A key technique for improving efficiency is factorizing larger convolutions into smaller ones. A 5x5 convolution can be replaced by two sequential 3x3 convolutions, achieving 28% computational savings while maintaining the same receptive field. Furthermore, spatial convolutions can be factorized into asymmetric pairs: a 3x3 convolution decomposed into a 3x1 followed by 1x3 provides 33% savings versus standard 3x3 operations, which is superior to the 11% savings from 2x2 factorization. However, asymmetric factorization does not work well on early layers and is most effective at medium grid sizes (feature maps of 12-20). On such grids, very good results can be achieved using 1xn followed by nx1 filters.

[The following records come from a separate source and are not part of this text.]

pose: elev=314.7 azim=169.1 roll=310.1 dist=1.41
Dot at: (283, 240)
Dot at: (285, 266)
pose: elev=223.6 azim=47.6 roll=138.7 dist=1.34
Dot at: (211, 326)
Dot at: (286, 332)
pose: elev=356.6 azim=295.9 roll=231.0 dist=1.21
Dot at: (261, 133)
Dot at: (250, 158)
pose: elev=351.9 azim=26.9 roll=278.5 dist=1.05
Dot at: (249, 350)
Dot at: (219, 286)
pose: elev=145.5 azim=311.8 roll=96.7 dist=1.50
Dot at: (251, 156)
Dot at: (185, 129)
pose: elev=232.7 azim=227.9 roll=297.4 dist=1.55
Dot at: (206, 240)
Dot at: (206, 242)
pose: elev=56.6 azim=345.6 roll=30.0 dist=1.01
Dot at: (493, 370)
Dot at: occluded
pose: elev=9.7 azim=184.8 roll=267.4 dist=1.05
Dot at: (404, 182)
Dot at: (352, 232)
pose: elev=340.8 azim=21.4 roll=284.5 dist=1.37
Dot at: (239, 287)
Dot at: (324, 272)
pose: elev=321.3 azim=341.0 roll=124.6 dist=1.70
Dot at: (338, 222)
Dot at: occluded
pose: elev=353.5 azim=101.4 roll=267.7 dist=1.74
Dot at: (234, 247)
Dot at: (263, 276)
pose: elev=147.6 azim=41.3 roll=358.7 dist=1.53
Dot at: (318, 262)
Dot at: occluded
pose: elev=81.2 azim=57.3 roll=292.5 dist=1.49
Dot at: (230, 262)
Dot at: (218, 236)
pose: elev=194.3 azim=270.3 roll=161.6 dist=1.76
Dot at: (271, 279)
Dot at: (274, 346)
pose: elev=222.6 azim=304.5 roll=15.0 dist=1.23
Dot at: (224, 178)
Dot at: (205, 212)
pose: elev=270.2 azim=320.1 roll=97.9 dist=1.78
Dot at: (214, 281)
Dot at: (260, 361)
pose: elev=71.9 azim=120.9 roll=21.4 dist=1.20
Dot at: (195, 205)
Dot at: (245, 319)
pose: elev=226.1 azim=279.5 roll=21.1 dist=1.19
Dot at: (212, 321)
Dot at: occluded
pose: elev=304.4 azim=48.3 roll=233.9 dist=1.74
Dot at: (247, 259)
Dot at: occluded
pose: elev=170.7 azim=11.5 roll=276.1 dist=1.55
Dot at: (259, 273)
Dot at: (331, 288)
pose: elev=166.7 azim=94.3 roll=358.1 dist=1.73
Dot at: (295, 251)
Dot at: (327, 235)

The original GoogLeNet used auxiliary classifiers attached to intermediate layers, hypothesized to combat vanishing gradients and provide additional regularization. Our experiments reveal a surprising finding: auxiliary classifiers do not improve convergence early in training but act as regularizers. The effect "emerges near the end of training" when the network with auxiliary branches starts to overtake the one without. Furthermore, adding batch normalization to the auxiliary classifier branch yields an additional 0.4% absolute gain in top-1 accuracy, suggesting that batch normalization acts as a regularizer in this context as well.

A common issue in network design is how to reduce the spatial resolution without creating a representational bottleneck. Applying pooling before expanding channels causes a bottleneck, while expanding before pooling is computationally expensive. The solution is to use parallel stride-2 blocks: a pooling path and a convolution path operate simultaneously, and their results are filter-concatenated. This allows efficient reduction of the grid size while preserving representational richness, following the principle of avoiding bottlenecks.

We propose label smoothing, a mechanism to regularize the classifier layer by replacing the hard target distribution with a mixture of the original ground-truth distribution and a uniform distribution. The smoothed target becomes q'(k) = (1 - epsilon) * delta(k, y) + epsilon / K, where epsilon = 0.1 for K = 1000 classes. This prevents the network from becoming too confident in its predictions, which can lead to overfitting. Label smoothing provides a consistent 0.2% absolute improvement for both top-1 and top-5 metrics.

The proposed Inception-v3 architecture is evaluated on ILSVRC 2012. Models are trained using RMSProp optimizer with 0.9 decay, learning rate 0.045 exponentially decayed every two epochs at rate 0.94, gradient clipping at 2.0, across 50 GPU replicas for 100 epochs. Single-crop evaluation achieves 21.2% top-1 error and 5.6% top-5 error with 4.8 billion multiply-add operations. With multi-crop evaluation and an ensemble of 4 models, the error drops to 17.3% top-1 and 3.5% top-5. The architecture uses 42 layers with only 2.5x computational increase versus prior BN-Inception while significantly outperforming competing approaches. Networks with lower resolution inputs (79x79, 151x151, 299x299) achieve comparable results (75.2%, 76.4%, 76.6% top-1) at equivalent computational costs, demonstrating the principles' robustness.

We have provided several design principles to scale convolutional networks efficiently, grounded in factorized convolutions, balanced network dimensions, and aggressive regularization. The resulting Inception-v3 architecture achieves state-of-the-art results on ILSVRC 2012 with relatively modest computational cost. Our design principles are not specific to the Inception architecture but can inform the design of other network families. The label smoothing regularization technique is broadly applicable and consistently improves performance.